I just did three hours working over a little wedgey left sand bar- the new 9'1 Viking Bump is such a good board- I'm freaking on it!
The morning started off pretty lame. The tide was too low and the surf, while glassy, was pretty closed out. I did the right thing and waited until the tide was reaching mid-height to paddle out. The last few days, there's been this little left running along the edge of a hole up the beach from my usual spot. The wave's basically only been working on the high tide, I was gambling that the water would come up faster than the wind. I was hoping I'd be able to snag a couple waves and get my day going the right way.
Photo: And they say that we're dangerous!
Things started out pretty slow. The peak was looking sloppy and unorganized, I got the feeling that this might be a very short session. I grabbed a starter wave and was surprised when it threw up a little, pumpable, wall. Give me an opportunity and I'm going to take it. I shifted my weight to the outside rail and felt the 9'1 detach it's inside rail from the face and slide down into the little power pocket popping up in front of me. Boom, I uncoiled my bent legs and pumped hard off the bottom. YES... this board can go! Even though the wave was only about waist high, the board instantly powered up, came up out of the short little arcing turn and zipped down the line.
Really powering up a board is a GREAT feeling- it doesn't just happen. You can't expect to lean a board over and feel it come alive out of a turn. Powering up a board happens when you drive through a turn, using the power of your legs to engage the fins and get them flexing and torquing through the move. If you do it right- you'll know it. You'll feel that tuning fork deep in your body hit a sweet note- like hitting a golf ball just right or whacking a baseball right on the sweet spot. This board's like that, it's got a sweet spot and if you get on it at just the right time you'll feel it start to click.
Photo: Something like that...
Things began to click over and over out on that little bank. The waves started to draw up and organize themselves into fast, makeable little zippers. I started to get an eye for the ones that would draw themselves up out of the deep water and morph into little left hand race tracks. I could feel myself getting the board more and more dialed in... I could feel the pressure dings forming on the deck of the board, giving my feet a place to settle into, somewhere to call home. Man, I was feeling good!
Wave after wave would leave me blown away at the performance of the board. I was stoked at the speed I could generate and the arcs I could lay down. On one particular wave I was able to quickly pump twice through a threatening section, throw a floater over a chunk of pitching lip and finish it all with a squared up bottom turn that lead to a nice lip punch. Are you kidding me!

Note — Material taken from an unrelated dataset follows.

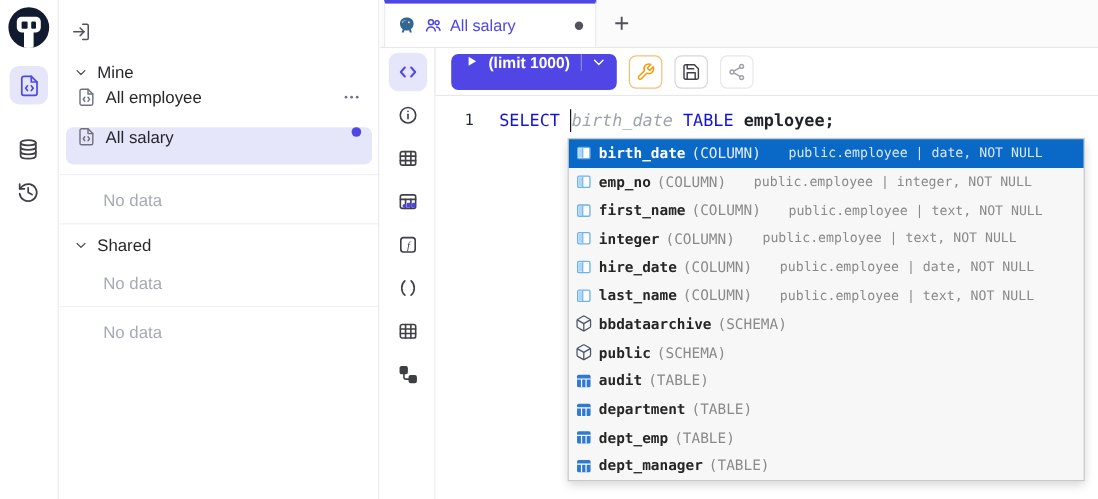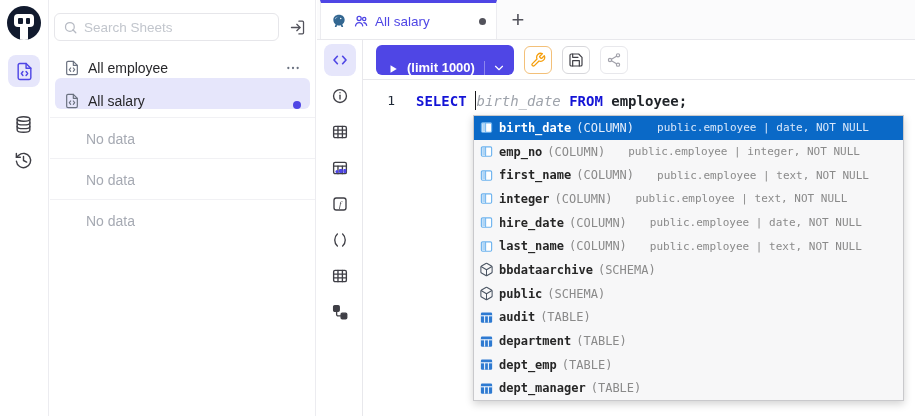"Search Sheets" div.search-box { html: <div> <span> <svg> <circle></circle> <path></path> </svg> </span> <input> </div> -> none }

Photo: The Ding Devil's ride...
I knew it was time to come in when I couldn't get the legs to respond anymore- they were just too out of it to execute a proper bottom turn. When that starts happening, it all unravels really quickly; you find yourself falling off for no reason at all and paddling back out through broken waves becomes a long and tedious losing battle. My last wave was a "go-straight", right into shore and home.
I'm sitting here stoked as can be on my new ride and dreaming about what I'm going to do tomorrow if the surf and wind cooperate. Sometimes all it takes is a little, workable wave and a fresh board to open your mind to new possibilities and avenues in your surfing. That's where I'm at right now- just wanting to get some more little fun ones to find out where this board will take me. I'm also thinking about my next "go-straight" that one's going to be me- going straight to a nap.